Under your Skin: How you perceive touch

This is a great picture, showing how touches on your skin is perceived by your brain - including, of course, how massage is perceived.
Via mechanoreceptors in the skin, your brain collects information such as pressure and temperature. Your brain then evaluates where you are, checks to see if you have been in this place or this situation before, and decides what to do.
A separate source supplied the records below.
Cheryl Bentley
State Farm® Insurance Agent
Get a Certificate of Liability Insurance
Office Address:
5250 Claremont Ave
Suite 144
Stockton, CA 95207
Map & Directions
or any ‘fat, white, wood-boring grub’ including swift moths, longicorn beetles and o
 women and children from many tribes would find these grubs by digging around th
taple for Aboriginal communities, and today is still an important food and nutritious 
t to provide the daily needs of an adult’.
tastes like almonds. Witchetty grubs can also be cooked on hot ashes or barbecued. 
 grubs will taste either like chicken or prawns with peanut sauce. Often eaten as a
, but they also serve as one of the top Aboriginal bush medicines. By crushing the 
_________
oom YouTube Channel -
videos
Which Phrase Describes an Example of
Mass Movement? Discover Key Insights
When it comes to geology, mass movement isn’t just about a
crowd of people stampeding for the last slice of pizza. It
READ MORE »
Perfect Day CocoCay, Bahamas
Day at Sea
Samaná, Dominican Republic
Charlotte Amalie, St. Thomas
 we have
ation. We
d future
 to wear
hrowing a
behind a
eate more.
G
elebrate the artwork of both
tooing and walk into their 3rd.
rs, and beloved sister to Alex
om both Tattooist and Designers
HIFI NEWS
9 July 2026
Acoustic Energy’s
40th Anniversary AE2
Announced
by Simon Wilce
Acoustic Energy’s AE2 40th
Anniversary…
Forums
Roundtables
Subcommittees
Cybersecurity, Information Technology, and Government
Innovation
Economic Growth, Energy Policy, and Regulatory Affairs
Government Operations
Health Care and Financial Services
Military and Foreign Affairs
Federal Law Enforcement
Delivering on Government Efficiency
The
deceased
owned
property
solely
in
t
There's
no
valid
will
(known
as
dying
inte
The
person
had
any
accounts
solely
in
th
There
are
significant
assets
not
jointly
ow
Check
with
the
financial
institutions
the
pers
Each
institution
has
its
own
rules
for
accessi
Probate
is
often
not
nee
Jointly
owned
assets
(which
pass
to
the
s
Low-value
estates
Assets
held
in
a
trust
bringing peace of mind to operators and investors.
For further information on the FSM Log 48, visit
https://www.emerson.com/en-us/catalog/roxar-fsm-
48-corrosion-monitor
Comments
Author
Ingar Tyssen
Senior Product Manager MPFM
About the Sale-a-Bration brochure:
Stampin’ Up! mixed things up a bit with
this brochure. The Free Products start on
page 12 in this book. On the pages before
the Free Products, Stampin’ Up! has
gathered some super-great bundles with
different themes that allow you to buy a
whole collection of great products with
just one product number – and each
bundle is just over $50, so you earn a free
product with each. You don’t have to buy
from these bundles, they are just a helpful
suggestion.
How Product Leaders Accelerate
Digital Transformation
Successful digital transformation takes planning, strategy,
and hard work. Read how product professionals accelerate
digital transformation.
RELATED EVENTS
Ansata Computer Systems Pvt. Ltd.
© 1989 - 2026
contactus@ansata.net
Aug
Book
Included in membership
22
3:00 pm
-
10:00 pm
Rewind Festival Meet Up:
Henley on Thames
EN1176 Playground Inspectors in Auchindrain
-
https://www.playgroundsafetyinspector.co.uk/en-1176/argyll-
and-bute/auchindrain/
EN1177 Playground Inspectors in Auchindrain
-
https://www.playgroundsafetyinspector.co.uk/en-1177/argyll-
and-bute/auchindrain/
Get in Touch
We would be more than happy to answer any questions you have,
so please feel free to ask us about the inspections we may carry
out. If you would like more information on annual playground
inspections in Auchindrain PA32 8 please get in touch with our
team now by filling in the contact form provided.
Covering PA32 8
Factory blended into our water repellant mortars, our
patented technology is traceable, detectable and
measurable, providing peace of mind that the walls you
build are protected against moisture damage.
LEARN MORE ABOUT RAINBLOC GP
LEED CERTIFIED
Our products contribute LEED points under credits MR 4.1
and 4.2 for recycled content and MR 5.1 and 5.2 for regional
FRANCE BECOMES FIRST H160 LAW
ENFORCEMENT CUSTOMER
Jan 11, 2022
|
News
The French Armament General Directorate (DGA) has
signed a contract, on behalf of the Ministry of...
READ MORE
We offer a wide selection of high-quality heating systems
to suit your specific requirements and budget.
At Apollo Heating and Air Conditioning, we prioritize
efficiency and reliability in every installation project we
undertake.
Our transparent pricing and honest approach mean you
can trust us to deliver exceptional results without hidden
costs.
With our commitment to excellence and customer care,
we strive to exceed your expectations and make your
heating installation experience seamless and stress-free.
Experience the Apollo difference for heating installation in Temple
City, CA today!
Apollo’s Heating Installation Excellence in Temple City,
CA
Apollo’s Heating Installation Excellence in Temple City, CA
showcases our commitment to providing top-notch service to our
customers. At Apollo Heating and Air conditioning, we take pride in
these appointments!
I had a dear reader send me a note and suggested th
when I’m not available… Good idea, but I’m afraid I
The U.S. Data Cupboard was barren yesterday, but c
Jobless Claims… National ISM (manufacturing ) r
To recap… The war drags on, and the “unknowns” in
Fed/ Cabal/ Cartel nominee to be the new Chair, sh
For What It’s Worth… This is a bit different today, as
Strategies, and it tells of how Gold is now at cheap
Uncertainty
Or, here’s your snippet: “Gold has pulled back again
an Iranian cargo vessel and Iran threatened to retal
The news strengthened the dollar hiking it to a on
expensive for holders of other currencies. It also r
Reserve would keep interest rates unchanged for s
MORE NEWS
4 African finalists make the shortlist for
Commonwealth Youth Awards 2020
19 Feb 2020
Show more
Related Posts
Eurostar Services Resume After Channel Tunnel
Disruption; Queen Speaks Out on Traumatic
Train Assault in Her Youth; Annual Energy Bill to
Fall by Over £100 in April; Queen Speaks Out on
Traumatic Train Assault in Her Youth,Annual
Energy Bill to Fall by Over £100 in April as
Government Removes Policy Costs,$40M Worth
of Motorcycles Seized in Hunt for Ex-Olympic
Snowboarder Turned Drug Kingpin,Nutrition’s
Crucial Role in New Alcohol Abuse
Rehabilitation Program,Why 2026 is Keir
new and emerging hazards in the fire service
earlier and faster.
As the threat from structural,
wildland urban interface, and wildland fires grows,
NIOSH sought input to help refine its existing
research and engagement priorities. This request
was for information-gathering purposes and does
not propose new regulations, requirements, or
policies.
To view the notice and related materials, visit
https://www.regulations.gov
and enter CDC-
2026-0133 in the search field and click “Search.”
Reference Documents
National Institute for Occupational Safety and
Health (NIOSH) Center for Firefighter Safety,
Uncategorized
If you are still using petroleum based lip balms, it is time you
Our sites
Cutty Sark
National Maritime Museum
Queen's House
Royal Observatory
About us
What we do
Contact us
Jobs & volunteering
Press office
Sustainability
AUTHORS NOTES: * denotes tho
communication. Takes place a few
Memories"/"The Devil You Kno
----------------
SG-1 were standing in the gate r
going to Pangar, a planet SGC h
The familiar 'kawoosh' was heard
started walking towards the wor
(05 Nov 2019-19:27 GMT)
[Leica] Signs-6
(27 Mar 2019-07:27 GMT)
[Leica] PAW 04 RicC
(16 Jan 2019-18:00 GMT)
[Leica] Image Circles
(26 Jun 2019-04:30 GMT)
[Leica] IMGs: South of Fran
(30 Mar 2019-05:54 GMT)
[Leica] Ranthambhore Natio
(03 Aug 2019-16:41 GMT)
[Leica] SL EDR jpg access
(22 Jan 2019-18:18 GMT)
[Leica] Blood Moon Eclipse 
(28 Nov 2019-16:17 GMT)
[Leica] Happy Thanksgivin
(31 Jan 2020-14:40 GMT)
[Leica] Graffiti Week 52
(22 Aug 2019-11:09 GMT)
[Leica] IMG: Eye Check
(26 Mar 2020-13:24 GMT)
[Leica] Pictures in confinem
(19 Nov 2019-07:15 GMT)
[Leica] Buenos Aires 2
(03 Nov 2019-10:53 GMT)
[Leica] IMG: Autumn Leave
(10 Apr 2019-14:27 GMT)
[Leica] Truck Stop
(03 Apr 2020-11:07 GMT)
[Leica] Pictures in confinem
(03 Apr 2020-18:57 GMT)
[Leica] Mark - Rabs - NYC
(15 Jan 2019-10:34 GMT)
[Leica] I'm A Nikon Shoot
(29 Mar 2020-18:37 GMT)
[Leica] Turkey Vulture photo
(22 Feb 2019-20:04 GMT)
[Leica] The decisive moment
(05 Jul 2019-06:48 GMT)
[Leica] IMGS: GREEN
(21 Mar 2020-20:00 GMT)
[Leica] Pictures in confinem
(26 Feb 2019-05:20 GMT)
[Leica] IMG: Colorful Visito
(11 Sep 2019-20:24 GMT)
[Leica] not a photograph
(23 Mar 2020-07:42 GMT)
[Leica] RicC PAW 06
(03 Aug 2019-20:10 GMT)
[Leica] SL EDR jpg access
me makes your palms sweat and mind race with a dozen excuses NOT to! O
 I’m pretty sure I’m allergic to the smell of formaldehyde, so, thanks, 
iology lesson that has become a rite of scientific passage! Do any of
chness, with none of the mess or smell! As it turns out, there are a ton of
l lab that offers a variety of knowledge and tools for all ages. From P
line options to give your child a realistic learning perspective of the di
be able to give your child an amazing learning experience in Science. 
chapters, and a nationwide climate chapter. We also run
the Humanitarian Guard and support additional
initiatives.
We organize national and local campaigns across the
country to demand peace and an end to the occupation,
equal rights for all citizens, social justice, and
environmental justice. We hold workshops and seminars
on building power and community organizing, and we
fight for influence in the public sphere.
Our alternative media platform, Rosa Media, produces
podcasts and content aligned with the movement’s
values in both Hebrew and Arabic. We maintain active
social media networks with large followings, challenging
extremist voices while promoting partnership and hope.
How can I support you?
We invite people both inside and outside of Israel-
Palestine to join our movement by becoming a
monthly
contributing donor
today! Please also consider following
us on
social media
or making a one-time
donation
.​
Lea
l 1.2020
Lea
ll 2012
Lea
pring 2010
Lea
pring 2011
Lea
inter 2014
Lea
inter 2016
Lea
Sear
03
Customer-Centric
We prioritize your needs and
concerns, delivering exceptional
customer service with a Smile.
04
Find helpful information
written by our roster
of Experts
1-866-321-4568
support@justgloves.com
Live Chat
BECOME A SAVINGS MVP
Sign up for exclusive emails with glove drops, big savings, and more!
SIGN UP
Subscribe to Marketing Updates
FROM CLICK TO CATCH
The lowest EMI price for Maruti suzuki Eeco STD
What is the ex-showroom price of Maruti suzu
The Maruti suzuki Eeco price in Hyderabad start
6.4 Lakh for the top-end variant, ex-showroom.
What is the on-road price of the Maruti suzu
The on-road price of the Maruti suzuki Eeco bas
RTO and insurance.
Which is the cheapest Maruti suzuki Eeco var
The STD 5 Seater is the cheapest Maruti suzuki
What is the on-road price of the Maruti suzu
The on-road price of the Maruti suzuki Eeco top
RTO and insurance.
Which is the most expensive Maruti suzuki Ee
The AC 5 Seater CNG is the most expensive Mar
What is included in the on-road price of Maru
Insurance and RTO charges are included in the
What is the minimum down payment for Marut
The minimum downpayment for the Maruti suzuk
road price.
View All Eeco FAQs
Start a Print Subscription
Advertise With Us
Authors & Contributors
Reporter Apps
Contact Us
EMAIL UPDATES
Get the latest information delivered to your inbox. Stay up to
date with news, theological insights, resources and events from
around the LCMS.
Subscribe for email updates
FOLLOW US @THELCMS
If the brain decides you are in danger--if, for example you touch a sharp needle and prick your finger, the brain will take you to safety--by making your finger hurt, and activate muscles to make you pull your finger away.
It is important to understand that, although there are different kinds of mechanoreceptors in your skin, there is no such thing as a 'pain receptor'.
The picture is from this article, which explores if keratinocytes, the most common cells in the outer layer of skin, the epidermis, have a role in touch sensation, and how they communicates communicate with cell-sensory neuron communication, The researchers postulate that this may allow for easy, non-invasive treatment options for pain currently in use--specifically topical analgesics and antipruritics.

Schematic diagram depicting the proposed mechanism for ATP release induced by mechanical stimulation of keratinocytes and its interaction with P2X4 on sensory nerve endings.
Touching of the skin, and therefore the mechanical stimulation of keratinocytes, elicits release of factors such as ATP, which in turn, acts on P2X4 and possibly other receptors on sensory neurons found within the epidermis, thereby causing action potential firing in the neurons and downstream effects leading to touch perception.